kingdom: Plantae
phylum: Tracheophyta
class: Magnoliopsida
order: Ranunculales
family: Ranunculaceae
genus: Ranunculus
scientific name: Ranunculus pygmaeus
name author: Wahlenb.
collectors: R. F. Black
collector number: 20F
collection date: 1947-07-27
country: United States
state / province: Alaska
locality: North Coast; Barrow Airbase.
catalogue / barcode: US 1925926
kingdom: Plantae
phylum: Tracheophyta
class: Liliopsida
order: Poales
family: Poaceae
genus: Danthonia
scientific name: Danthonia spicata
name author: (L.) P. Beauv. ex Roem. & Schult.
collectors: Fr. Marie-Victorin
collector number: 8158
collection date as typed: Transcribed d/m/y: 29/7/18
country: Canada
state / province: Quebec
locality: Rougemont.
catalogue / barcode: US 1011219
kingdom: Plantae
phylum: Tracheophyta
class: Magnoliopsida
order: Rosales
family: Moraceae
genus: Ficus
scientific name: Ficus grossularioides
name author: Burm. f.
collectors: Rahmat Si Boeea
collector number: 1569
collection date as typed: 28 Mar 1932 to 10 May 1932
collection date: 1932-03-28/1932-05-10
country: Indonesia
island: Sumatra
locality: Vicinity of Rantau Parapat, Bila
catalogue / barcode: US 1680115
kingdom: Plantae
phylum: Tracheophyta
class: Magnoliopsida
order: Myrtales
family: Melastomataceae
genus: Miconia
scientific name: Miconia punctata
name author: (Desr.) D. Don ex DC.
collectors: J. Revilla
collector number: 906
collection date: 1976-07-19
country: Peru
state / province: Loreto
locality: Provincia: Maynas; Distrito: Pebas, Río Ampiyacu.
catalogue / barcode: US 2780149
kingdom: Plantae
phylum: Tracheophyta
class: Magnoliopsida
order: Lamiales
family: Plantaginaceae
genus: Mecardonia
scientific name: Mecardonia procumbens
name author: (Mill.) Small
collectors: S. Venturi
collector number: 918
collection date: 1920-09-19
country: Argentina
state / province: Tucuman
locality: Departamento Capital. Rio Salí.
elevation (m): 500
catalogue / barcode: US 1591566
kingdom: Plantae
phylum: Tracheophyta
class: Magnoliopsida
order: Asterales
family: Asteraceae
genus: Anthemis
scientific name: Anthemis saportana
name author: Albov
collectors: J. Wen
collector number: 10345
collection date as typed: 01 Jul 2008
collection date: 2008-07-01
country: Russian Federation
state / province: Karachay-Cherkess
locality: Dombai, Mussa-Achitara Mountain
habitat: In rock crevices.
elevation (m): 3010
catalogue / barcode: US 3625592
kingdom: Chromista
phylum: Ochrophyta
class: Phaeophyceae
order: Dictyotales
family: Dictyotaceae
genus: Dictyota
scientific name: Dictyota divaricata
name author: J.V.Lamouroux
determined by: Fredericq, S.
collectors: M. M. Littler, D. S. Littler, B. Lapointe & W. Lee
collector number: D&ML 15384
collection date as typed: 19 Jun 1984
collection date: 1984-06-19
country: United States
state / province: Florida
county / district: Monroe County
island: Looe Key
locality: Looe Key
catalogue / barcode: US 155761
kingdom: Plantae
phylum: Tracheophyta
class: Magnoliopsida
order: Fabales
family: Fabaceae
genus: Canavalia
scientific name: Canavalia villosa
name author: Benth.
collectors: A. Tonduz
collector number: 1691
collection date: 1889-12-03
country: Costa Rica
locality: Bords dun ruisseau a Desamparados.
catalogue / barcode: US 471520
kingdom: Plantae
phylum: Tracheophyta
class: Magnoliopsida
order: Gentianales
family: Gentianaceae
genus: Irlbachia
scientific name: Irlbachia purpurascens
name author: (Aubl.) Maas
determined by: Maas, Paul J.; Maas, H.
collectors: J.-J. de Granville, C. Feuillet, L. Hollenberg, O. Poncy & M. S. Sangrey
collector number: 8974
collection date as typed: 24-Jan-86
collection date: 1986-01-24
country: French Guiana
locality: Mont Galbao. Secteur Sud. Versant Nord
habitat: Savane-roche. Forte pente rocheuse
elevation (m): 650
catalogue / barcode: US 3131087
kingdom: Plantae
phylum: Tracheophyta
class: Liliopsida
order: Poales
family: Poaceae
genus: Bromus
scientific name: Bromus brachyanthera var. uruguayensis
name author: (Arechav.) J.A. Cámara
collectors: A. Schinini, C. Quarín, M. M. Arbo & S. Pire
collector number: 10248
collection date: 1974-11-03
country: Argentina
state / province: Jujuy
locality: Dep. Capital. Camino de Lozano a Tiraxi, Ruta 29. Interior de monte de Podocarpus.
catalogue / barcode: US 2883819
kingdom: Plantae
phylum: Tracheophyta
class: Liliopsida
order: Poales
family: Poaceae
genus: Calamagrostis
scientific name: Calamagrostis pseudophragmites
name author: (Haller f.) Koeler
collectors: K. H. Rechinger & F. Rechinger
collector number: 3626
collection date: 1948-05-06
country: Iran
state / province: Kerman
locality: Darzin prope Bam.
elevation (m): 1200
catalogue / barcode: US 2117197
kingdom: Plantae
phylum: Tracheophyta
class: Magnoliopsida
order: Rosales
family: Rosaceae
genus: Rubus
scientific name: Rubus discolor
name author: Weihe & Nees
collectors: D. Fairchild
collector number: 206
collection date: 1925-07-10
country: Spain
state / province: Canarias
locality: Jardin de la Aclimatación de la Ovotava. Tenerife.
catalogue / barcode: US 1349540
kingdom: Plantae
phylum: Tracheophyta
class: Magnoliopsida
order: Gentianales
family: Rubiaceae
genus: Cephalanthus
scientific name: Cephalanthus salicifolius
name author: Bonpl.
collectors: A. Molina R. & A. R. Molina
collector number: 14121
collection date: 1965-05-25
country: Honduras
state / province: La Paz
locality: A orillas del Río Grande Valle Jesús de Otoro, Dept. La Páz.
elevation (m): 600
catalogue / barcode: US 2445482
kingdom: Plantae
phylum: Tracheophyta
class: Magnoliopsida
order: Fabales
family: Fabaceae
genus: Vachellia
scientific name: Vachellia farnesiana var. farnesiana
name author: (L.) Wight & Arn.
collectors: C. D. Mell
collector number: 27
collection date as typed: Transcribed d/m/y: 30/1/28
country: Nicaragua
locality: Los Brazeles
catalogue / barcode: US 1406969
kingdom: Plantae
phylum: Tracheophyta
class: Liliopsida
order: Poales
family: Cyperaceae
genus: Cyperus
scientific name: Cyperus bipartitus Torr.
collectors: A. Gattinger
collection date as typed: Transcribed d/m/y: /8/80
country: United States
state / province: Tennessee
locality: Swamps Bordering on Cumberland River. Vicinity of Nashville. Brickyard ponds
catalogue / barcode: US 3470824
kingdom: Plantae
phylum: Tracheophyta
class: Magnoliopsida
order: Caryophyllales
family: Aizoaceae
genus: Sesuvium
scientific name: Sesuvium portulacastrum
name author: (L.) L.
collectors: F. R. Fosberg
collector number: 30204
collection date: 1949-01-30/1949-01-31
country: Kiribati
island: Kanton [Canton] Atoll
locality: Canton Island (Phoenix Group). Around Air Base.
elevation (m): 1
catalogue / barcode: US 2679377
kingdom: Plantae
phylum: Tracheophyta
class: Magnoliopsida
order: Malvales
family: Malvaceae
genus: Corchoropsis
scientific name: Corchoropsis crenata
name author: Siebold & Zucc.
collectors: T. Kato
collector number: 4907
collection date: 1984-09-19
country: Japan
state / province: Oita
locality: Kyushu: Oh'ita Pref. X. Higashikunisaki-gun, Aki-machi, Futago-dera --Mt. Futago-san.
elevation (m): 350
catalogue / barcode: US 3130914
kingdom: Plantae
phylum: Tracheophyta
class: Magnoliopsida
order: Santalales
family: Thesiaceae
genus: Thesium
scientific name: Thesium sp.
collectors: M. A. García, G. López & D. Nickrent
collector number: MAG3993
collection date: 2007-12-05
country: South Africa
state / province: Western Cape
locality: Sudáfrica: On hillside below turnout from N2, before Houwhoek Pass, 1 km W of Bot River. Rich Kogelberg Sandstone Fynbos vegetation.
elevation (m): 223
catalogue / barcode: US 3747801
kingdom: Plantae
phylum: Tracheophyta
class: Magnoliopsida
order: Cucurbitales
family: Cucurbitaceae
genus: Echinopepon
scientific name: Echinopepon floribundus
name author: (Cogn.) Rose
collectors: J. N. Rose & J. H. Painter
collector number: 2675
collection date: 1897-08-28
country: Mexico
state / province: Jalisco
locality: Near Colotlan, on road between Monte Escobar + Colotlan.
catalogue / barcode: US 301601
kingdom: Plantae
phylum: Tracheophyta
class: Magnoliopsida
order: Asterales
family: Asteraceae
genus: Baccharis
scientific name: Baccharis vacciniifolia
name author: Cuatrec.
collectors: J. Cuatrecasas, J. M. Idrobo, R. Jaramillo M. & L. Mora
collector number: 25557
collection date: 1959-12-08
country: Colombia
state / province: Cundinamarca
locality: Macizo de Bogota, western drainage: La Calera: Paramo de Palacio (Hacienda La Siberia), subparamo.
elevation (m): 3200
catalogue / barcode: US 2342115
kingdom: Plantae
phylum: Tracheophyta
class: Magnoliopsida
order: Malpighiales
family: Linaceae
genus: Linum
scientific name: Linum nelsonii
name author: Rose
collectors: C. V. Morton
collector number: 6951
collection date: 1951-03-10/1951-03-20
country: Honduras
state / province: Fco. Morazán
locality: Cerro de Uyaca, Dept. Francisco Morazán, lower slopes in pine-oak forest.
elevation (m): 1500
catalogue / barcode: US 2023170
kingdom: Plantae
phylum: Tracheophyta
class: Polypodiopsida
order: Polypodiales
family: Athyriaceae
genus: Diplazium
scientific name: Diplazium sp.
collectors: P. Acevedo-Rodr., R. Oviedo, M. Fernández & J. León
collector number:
--------------------------------
Convert the rows into a JSON list of strings, one string per line, skipping blank lines. Begin at the first line of the rows and stop after the line that contains "family: Melastomataceae".

[
  "kingdom: Plantae",
  "phylum: Tracheophyta",
  "class: Magnoliopsida",
  "order: Ranunculales",
  "family: Ranunculaceae",
  "genus: Ranunculus",
  "scientific name: Ranunculus pygmaeus",
  "name author: Wahlenb.",
  "collectors: R. F. Black",
  "collector number: 20F",
  "collection date: 1947-07-27",
  "country: United States",
  "state / province: Alaska",
  "locality: North Coast; Barrow Airbase.",
  "catalogue / barcode: US 1925926",
  "kingdom: Plantae",
  "phylum: Tracheophyta",
  "class: Liliopsida",
  "order: Poales",
  "family: Poaceae",
  "genus: Danthonia",
  "scientific name: Danthonia spicata",
  "name author: (L.) P. Beauv. ex Roem. & Schult.",
  "collectors: Fr. Marie-Victorin",
  "collector number: 8158",
  "collection date as typed: Transcribed d/m/y: 29/7/18",
  "country: Canada",
  "state / province: Quebec",
  "locality: Rougemont.",
  "catalogue / barcode: US 1011219",
  "kingdom: Plantae",
  "phylum: Tracheophyta",
  "class: Magnoliopsida",
  "order: Rosales",
  "family: Moraceae",
  "genus: Ficus",
  "scientific name: Ficus grossularioides",
  "name author: Burm. f.",
  "collectors: Rahmat Si Boeea",
  "collector number: 1569",
  "collection date as typed: 28 Mar 1932 to 10 May 1932",
  "collection date: 1932-03-28/1932-05-10",
  "country: Indonesia",
  "island: Sumatra",
  "locality: Vicinity of Rantau Parapat, Bila",
  "catalogue / barcode: US 1680115",
  "kingdom: Plantae",
  "phylum: Tracheophyta",
  "class: Magnoliopsida",
  "order: Myrtales",
  "family: Melastomataceae"
]